Cultura e spettacoli - 07 marzo 2026, 15:50

Un torrese dietro l’obiettivo del cinema italiano: Villar Perosa dedica una serata a Pasquet

Il direttore della fotografia cresciuto in Val Pellice, lunedì sarà al Cinema delle Valli per presentare il documentario ‘Dom’

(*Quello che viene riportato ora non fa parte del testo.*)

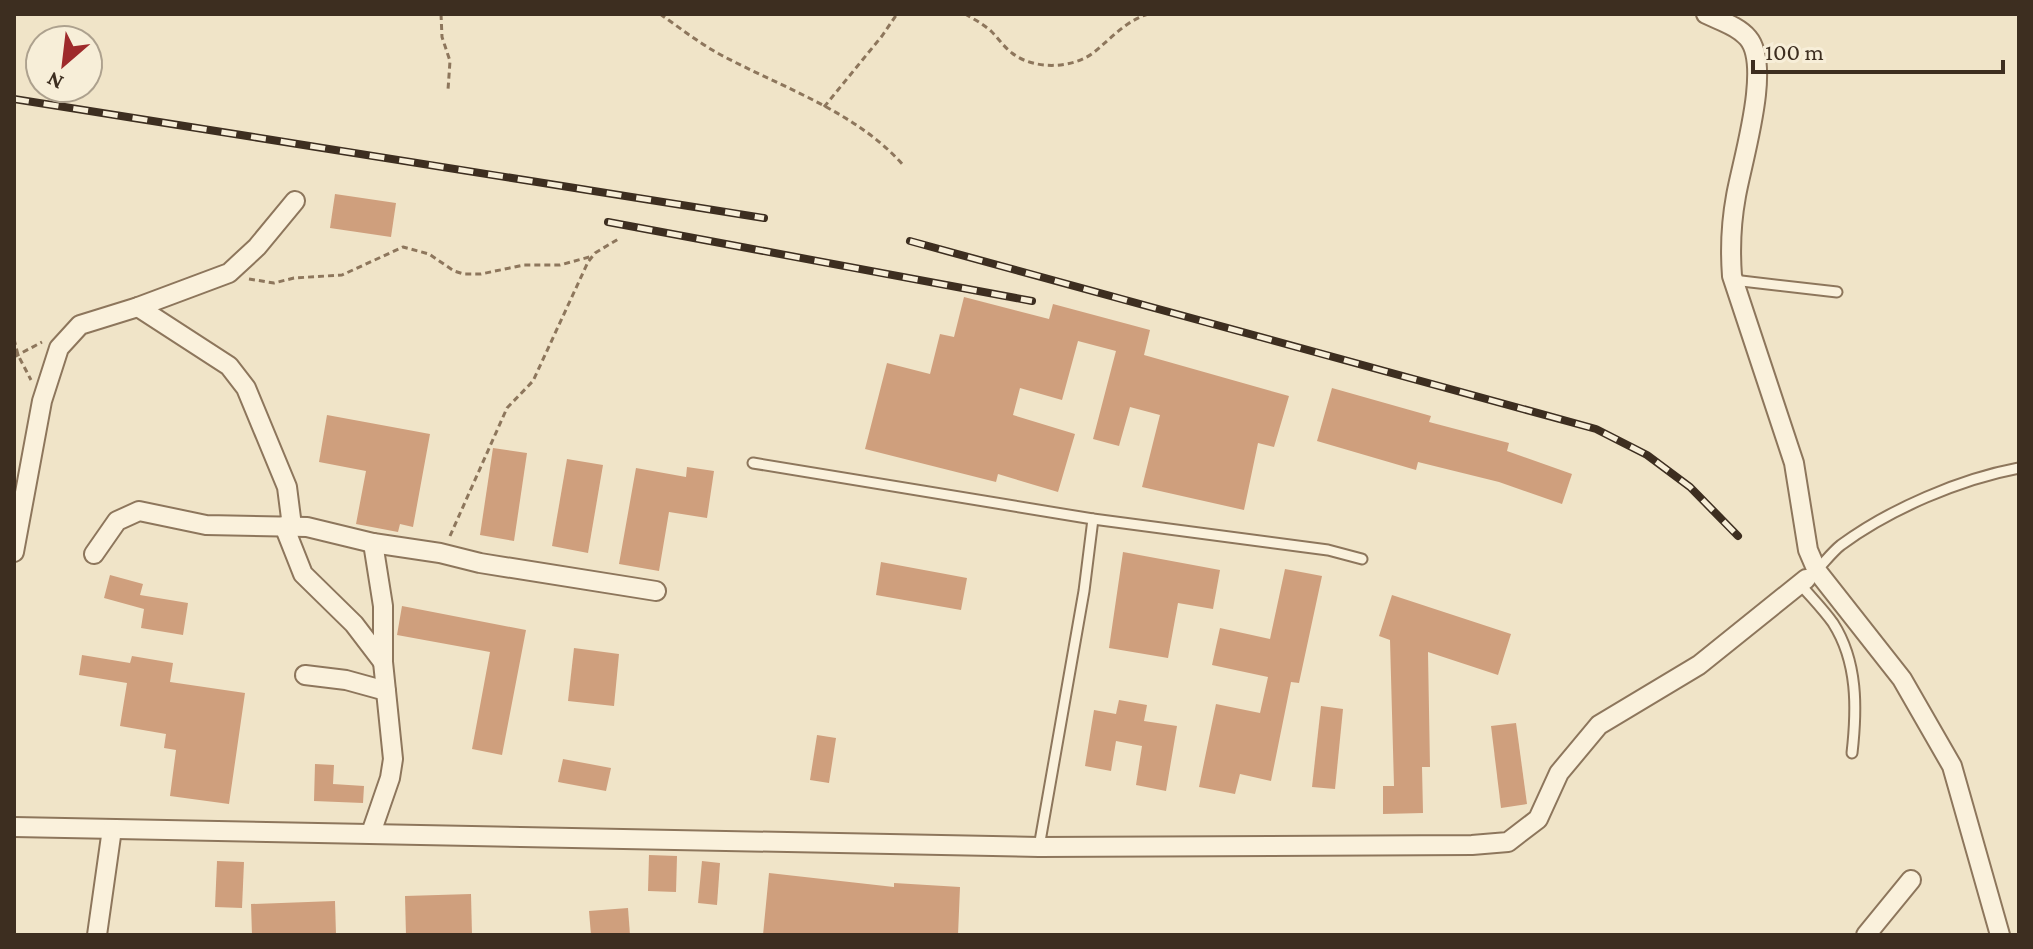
<svg xmlns="http://www.w3.org/2000/svg" width="2033" height="949" font-family="'Crimson Pro',serif">
  <style>
    .building { fill: #cf9f7d }
    .lines { fill: none; stroke-linecap: round; stroke-linejoin: round }
    .service-casing { stroke: #8d765c; stroke-width: 13 }
    .minor-casing { stroke: #8d765c; stroke-width: 22 }
    .path { stroke: #8d765c; stroke-width: 3; stroke-dasharray: 6 4; stroke-linecap: butt }
    .service { stroke: #faf1dc; stroke-width: 9 }
    .minor { stroke: #faf1dc; stroke-width: 18 }
    .rail-casing { stroke: #3d2e20; stroke-width: 8 }
    .rail { stroke: #f7eed8; stroke-width: 5; stroke-dasharray: 15; stroke-linecap: butt }
  </style>
  <rect width="100%" height="100%" fill="#f0e4c8"/>
  <!-- building -->
  <g class="building">
    <polygon points="335,194 396,203 391,237 330,228"/>
    <polygon points="964,297 1049,319 1053,304 1150,330 1144,355 1289,396 1274,447 1258,443 1244,510 1142,487 1160,415 1130,407 1119,446 1093,439 1116,351 1078,341 1062,400 1020,388 1013,415 1075,434 1058,492 998,474 996,482 865,449 887,363 930,374 940,334 954,337"/>
    <polygon points="1332,388 1431,416 1429,422 1509,443 1507,451 1572,474 1562,504 1499,482 1418,462 1416,470 1317,441"/>
    <polygon points="327,415 430,434 413,527 400,524 398,532 356,524 366,471 319,462"/>
    <polygon points="493,448 527,453 514,541 480,535"/>
    <polygon points="567,459 603,465 588,553 552,546"/>
    <polygon points="687,467 714,471 707,518 669,512 659,571 619,564 636,468 686,477"/>
    <polygon points="1123,552 1220,570 1213,609 1178,603 1168,658 1109,648"/>
    <polygon points="881,562 967,578 961,610 876,595"/>
    <polygon points="1285,569 1322,576 1299,683 1291,682 1271,781 1240,774 1235,794 1199,787 1216,704 1260,713 1268,677 1212,665 1220,628 1270,639"/>
    <polygon points="110,575 143,584 140,595 188,603 183,635 141,628 144,609 104,598"/>
    <polygon points="1392,595 1511,634 1498,675 1428,652 1430,767 1422,767 1423,813 1383,814 1383,786 1394,786 1390,640 1379,636"/>
    <polygon points="402,606 526,630 502,755 472,749 490,652 397,635"/>
    <polygon points="574,648 619,654 614,706 568,701"/>
    <polygon points="82,655 130,663 132,656 173,663 170,682 245,693 229,804 170,796 176,750 164,748 166,734 120,726 127,683 79,675"/>
    <polygon points="1119,700 1147,705 1144,721 1177,726 1166,791 1136,785 1142,746 1116,741 1111,771 1085,766 1094,710 1116,714"/>
    <polygon points="1321,706 1343,709 1335,789 1312,787"/>
    <polygon points="1516,723 1527,804 1501,808 1491,726"/>
    <polygon points="817,735 836,738 829,783 810,780"/>
    <polygon points="563,759 611,768 606,791 558,782"/>
    <polygon points="315,764 334,765 333,784 364,786 363,803 314,801"/>
    <polygon points="649,855 677,856 676,892 648,891"/>
    <polygon points="217,861 244,862 242,908 215,907"/>
    <polygon points="702,861 720,863 717,905 698,903"/>
    <polygon points="769,873 894,887 894,883 960,887 958,935 763,935"/>
    <polygon points="471,894 472,935 406,935 405,896"/>
    <polygon points="335,901 336,935 252,935 251,904"/>
    <polygon points="628,908 630,935 591,935 589,911"/>
  </g>
  <g class="lines">
    <defs>
      <g id="service">
        <polyline points="1733,280 1837,292"/>
        <polyline points="753,463 1093,519 1328,550 1362,559"/>
        <path d="M1815,572c9,-9 17,-20 26,-27 49,-36 119,-66 178,-77"/>
        <path d="M1800,584c11,13 23,25 33,39 25,39 24,86 19,130"/>
        <polyline points="1039,847 1084,591 1093,519"/>
      </g>
      <g id="minor">
        <path d="M1706,14c14,7 32,12 42,24 24,28 -6,123 -12,158 -5,27 -6,53 -4,80l62,187 14,87 9,21 85,108 50,87 48,169"/>
        <polyline points="138,307 229,366 246,388 287,487 292,526"/>
        <polyline points="284,526 303,574 354,624 383,662"/>
        <polyline points="14,552 42,401 59,348 80,325 138,307 229,273 257,247 295,201"/>
        <polyline points="94,554 117,521 139,511 206,525 307,527 373,543 440,553 480,563 656,591"/>
        <polyline points="305,675 346,680 386,691"/>
        <polyline points="14,827 1039,847 1472,845 1508,842 1538,819 1559,773 1599,725 1699,665 1806,579"/>
        <polyline points="371,833 390,778 393,759 383,662 383,606 373,543"/>
        <polyline points="97,935 112,829"/>
        <polyline points="1866,935 1911,880"/>
      </g>
    </defs>
    <!-- service casing -->
    <use href="#service" class="service-casing"/>
    <!-- minor casing -->
    <use href="#minor" class="minor-casing"/>
    <!-- path -->
    <g class="path">
      <polyline points="441,14 442,37 450,61 448,90"/>
      <path d="M660,14c20,14 39,29 61,41 62,33 136,57 183,111"/>
      <path d="M965,14c9,5 18,10 26,17 7,7 13,16 21,22 21,17 60,16 81,0 19,-15 31,-31 55,-39"/>
      <polyline points="824,107 882,36 897,14"/>
      <polyline points="249,279 274,283 294,278 342,275 403,247 429,254 454,271 464,274 481,274 524,265 560,265 593,256"/>
      <polyline points="14,339 18,355 31,380"/>
      <polyline points="14,357 42,342"/>
      <polyline points="450,536 507,408 533,381 588,262 595,253 620,238"/>
    </g>
    <!-- service -->
    <use href="#service" class="service"/>
    <!-- minor -->
    <use href="#minor" class="minor"/>
    <defs>
      <g id="rail">
        <polyline points="14,99 764,218"/>
        <polyline points="608,222 1032,301"/>
        <polyline points="910,241 1596,429 1647,455 1690,487 1738,536"/>
      </g>
    </defs>
    <!-- rail casing -->
    <use href="#rail" class="rail-casing"/>
    <!-- rail -->
    <use href="#rail" class="rail"/>
  </g>
  <!-- border -->
  <rect width="2033" height="949" fill="none" stroke="#3d2e20" stroke-width="32"/>
  <!-- north arrow -->
  <g transform="translate(64 64) rotate(208)"><circle r="38" fill="#f7eed8" stroke="#ada18e" stroke-width="2"/>
  <path d="M0-6L14 30L0 20L-14 30Z" fill="#9e2a2b"/>
  <text y="-12" font-size="22" font-weight="bold" text-anchor="middle" fill="#3d2e20">N</text>
  </g>
  <!-- scale -->
  <path d="M1753 60v12h250v-12" fill="none" stroke="#3d2e20" stroke-width="4"/>
  <text x="1765" y="60" font-size="24" fill="#3d2e20" stroke="#f7eed8" stroke-width="6" paint-order="stroke">100 m</text>
</svg>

Emanuele Pasquet con la telecamera

È considerato uno dei talenti emergenti della cinematografia italiana e a lui, il Cinema delle Valli di Villar Perosa, dedicherà la serata di lunedì 9 marzo. Il trentaseienne torrese Emanuele Pasquet sarà in sala per presentare ‘Dom’, documentario di Massimiliano Battistella, di cui è stato direttore della fotografia. Il film sarà proiettato una seconda volta a Villar Perosa lunedì 16 marzo, nell’ambito del tour italiano di presentazione. Girato tra l’Italia e Sarajevo, ‘Dom’ segue le vicende di Mirela, quarantenne bosniaca, che vive a Rimini e che decide di tornare per la prima volta a Sarajevo, dove ha vissuto in un orfanotrofio fino ai dieci anni, quando, con lo scoppio della guerra, viene trasferita in Italia. ‘Dom’ invita a riaprire gli occhi su una guerra forse dimenticata troppo presto: “Durante le riprese ho avuto l’impressione che quella accaduta in Bosnia sia considerata una guerra di serie B che forse in Europa abbiamo voluto dimenticare troppo presto. Ma le ferite sono ancora aperte, come dimostrano le indagini in corso sui ‘safari di guerra’ a Sarajevo”.

Un viaggio tra Bosnia e memoria

Pasquet ha appena finito un film con la regia di Sergio Castellito e Margaret Mazzantini e attualmente è occupato in un nuovo documentario, girato nel carcere romano di Rebibbia. Ha finito di lavorare a ‘Dom’ a dicembre del 2024: “Il documentario è frutto di quaranta giorni di riprese spalmati su due o tre anni in cui abbiamo girato tutta la Bosnia passando dalla Croazia al seguito di Mirela. Era la prima volta che tornava a Sarajevo e la prima in cui incontrava gli amici e le conoscenze della sua infanzia”. La troupe si è inoltrata quindi non solo nei Balcani ma anche nei ricordi intimi della protagonista: “Il viaggio nel suo passato è diventato un viaggio alla ricerca di sua madre”.

Hanno dunque assistito agli incontri riusciti e a quelli mancati di Mirela: “Siamo entrati in casa della gente e abbiamo vissuto momenti intensi, anche tra quelli non ripresi” racconta.

Tra fotografia, regia, suono, produzione e drammaturgia, la troupe era composta da appena nove persone, protagonista compresa: “È questo il bello dei documentari: sono prodotti più liberi, meno strutturati. Per me rappresentano una vera e propria boccata d’ossigeno a cui cerco di trovare spazio tra lavorazioni di film e di serie”.

La vita sul set e il sogno nel cassetto

A gennaio Pasquet ha fatto il conto dei film, documentari e delle serie di cui ha diretto la fotografia da quando è uscito dal Centro Sperimentale di Cinematografia. In tutto sono 36.

“Di solito, per i film, dirigo una troupe di una trentina di elementi, il nostro infatti è il reparto più grande, supera anche quello della scenografia. Per i documentari invece ci muoviamo in due – spiega –. Adoro fare film, ma mi piace anche tornare ai documentari per uscire dalla bolla che circonda il cinema”.

Uno dei suoi ultimi film è stato ‘Il Falsario’ (2025) per Netflix. Nel 2021 ha diretto la fotografia del suo primo documentario ‘Punta Sacra’ e nel 2023 sono andate in onda le puntate della serie Sky ‘Christian’, a cui ha lavorato. “Solitamente scelgo di lavorare ai film anziché alle serie – ammette –. Tuttavia, anche se la qualità di scrittura delle sceneggiature spesso è bassa, dal punto di vista tecnico ed estetico il miglioramento in questi anni è stato notevole”.

Nonostante ami dirigere la fotografia, Pasquet non ha ancora realizzato il suo sogno: “In realtà ho sempre voluto, e voglio ancora, diventare regista”.